Note:***, ** and * denote significant at 1%, 5% and 10% level respectively, the numbers in brackets are p-values.

(2) Reputation of VC. We define the VC reputation based on the “Top 10 Investment Institutions in China's New Energy and Clean Technological Industry of the Year” released on www.chinaventure.com.cn and the “Top 50 VC Institutions” released by the Zero2IPO Research Center. If the VC institutions are on these two lists, they will be considered as high-reputation VC; otherwise, they will be considered as low-reputation VC. In columns (3) - (4), the results show that the high-reputation VC coefficients are positive, but are not significant; the coefficients of low-reputation VC significantly positive(0.186 and 0.169) at the 5% level, indicating that the high-reputation VC does not have the expected “incubation” effect on green technological innovation of NEV enterprises, which is inconsistent with the Hypothesis 4b. However, this is consistent with the findings of Liu et al.³¹ Using a sample of New Third Board listed enterprises, Liu et al.³¹ examined the relationship between VC reputation, syndicated VC and innovation. They find that syndicated VC has a more significant role in promoting enterprises innovation, but VC with a high reputation in the invested industry may resist syndicated VC and have a negative impact on the innovation of the invested enterprises. The possible reason for our conclusion maybe that in order to avoid damaging high reputation because of investment failure, high-reputation VC institutions more inclined to choose low-risk investment strategies. ⁴⁴ Moreover, China's VC industry is not yet mature; the lack of professional capabilities and management experience makes it difficult to play a high reputation role in NEV enterprises green technological innovation. On the contrary, it may be driven by short-term benefits that reduce investment in NEV enterprise green technological innovation.

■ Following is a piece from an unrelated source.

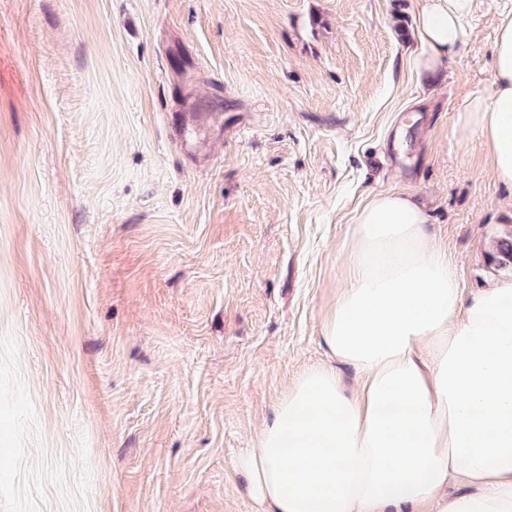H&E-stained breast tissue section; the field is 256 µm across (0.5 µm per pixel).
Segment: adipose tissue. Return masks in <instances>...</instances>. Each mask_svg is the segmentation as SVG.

(3) Local investment. By manually inquiring if the headquarters and office addresses of each VC institution and NEV enterprises, if the VC institution and the invested NEV enterprise are located in the same province (autonomous region, municipality), corresponding VC will be defined as local investment; otherwise, it is non-local investment. In columns (5) - (6), the results show that when the dependent variable is green invention patent, the coefficient of local VC is 0.174, and that of non-local VC is 0.146, both of which are significant at the 5% level. When the dependent variable is green utility model patents, the coefficient of local VC is 0.185, and passes the 5% significance level, and the coefficient of non-local VC is 0.108, but it is not significant, indicating that compared with non-local investment, the local investment of VC is more conducive to green technological innovation of NEV enterprises, which is inconsistent with the Hypothesis 4c. By applying PSM model and Poisson model to investigate the relationship between VC and new energy enterprises innovation, Jiang and Liu ⁴⁵ also confirm find that VC choosing local investment can rely on the advantages of geographical distance and information accessibility to stimulate innovation in new energy enterprises. The possible reason for our conclusion maybe that on one hand, VC choosing local investment can avoid information asymmetry caused by geographical distance, on the other hand, it may convenient their management and supervision over NEV enterprises to conduct innovation activities. Besides, NEV enterprises innovation relies on geographical aggregation, local investment can narrow the innovation supply chain and accelerate the process of NEV enterprise innovation.